Through associations, the MPs can draw attention to specific issues, or support or protect the interests of a narrower field. Associations can be formed on the basis of free will and, in principle, without restrictions. The chairman of an association must submit a notice to the Board of the Riigikogu, setting out the name of the association, the objectives of its activities and the names of the MPs or the factions who belong to the association.
The Board consists of the President of the Riigikogu and the First and the Second Vice-President. It is elected by the MPs at the first sitting of the Plenary Assembly for a term of one year. After that, regular elections of the Board are held at the last sitting of the plenary working week before one year has passed since the previous regular election of the Board. The Board represents the Riigikogu in both domestic and foreign relations and chairs the sittings of the Plenary Assembly.
The Riigikogu has 101 members. The authority of a Member of the Riigikogu commences on the day of the announcement of the election results. All the MPs take the oath of office. The working year of the Plenary Assembly is divided into the Spring and the Autumn Session, which in turn are divided into working cycles. During one cycle, plenary sittings take place on three consecutive weeks. The fourth week is reserved for other duties of the MPs.
The factions are associations that are freely formed on the basis of the political convictions of the MPs. The factions develop their political opinions and engage in parliamentary debate. At least five MPs from the same party may form a faction. Each MP may belong to one faction only. During the term of the Riigikogu, MPs may leave their faction but may not join another.
There are 11 standing committees in the Riigikogu. Each standing committee develops Bills in its field of expertise and exercises control over the activities of the executive power within this field. The standing committees are: Constitutional Committee, Cultural Affairs Committee, Economic Affairs Committee, European Union Affairs Committee, Environment Committee, Finance Committee, Foreign Affairs Committee, Legal Affairs Committee, National Defence Committee, Rural Affairs Committee, and Social Affairs Committee.
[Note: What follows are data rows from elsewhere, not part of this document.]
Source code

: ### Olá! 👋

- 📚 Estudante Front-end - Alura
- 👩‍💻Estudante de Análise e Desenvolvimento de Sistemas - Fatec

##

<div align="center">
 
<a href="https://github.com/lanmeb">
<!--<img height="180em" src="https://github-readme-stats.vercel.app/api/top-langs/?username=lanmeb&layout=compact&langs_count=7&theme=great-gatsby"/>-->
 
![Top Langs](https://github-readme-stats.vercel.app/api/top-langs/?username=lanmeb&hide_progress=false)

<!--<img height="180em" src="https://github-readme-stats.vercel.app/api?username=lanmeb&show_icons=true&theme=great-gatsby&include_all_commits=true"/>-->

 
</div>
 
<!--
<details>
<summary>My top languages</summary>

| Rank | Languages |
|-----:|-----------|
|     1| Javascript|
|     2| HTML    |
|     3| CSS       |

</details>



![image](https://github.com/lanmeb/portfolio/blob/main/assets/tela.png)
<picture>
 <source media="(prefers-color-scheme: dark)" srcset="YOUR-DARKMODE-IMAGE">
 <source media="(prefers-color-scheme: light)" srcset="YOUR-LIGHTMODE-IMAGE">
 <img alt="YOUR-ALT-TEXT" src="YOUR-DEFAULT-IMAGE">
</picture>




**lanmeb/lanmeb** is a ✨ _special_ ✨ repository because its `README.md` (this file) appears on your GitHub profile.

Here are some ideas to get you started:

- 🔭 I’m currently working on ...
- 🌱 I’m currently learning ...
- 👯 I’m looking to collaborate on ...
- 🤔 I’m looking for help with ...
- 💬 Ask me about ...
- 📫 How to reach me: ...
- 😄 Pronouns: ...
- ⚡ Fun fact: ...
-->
The Riigikogu forms select committees in order to perform functions arising from Acts or international agreements. Problem committees or committees of investigation are formed to focus more closely on important issues that need to be solved. These committees do not discuss Bills and their working period may be shorter than that of the Riigikogu, with the exception of the select committees.
In order to organise international relations, the Riigikogu forms delegations of its members. The authority of the delegations lasts for four years, i.e. as long as the authority of the Riigikogu. Draft resolutions for forming delegations are issued by the Foreign Affairs Committee, to whom delegations will present a report on their activities at least once a year. The members and the alternate members of a delegation, if necessary, are appointed by a Resolution of the Riigikogu.
Parliamentary groups help the MPs communicate with other national parliaments, carry out Estonia's foreign policy, and promote our country around the world. The first parliamentary groups after Estonia had regained its independence were founded in 1993. A parliamentary group is established at the initiative of an MP and the number of its members is not limited.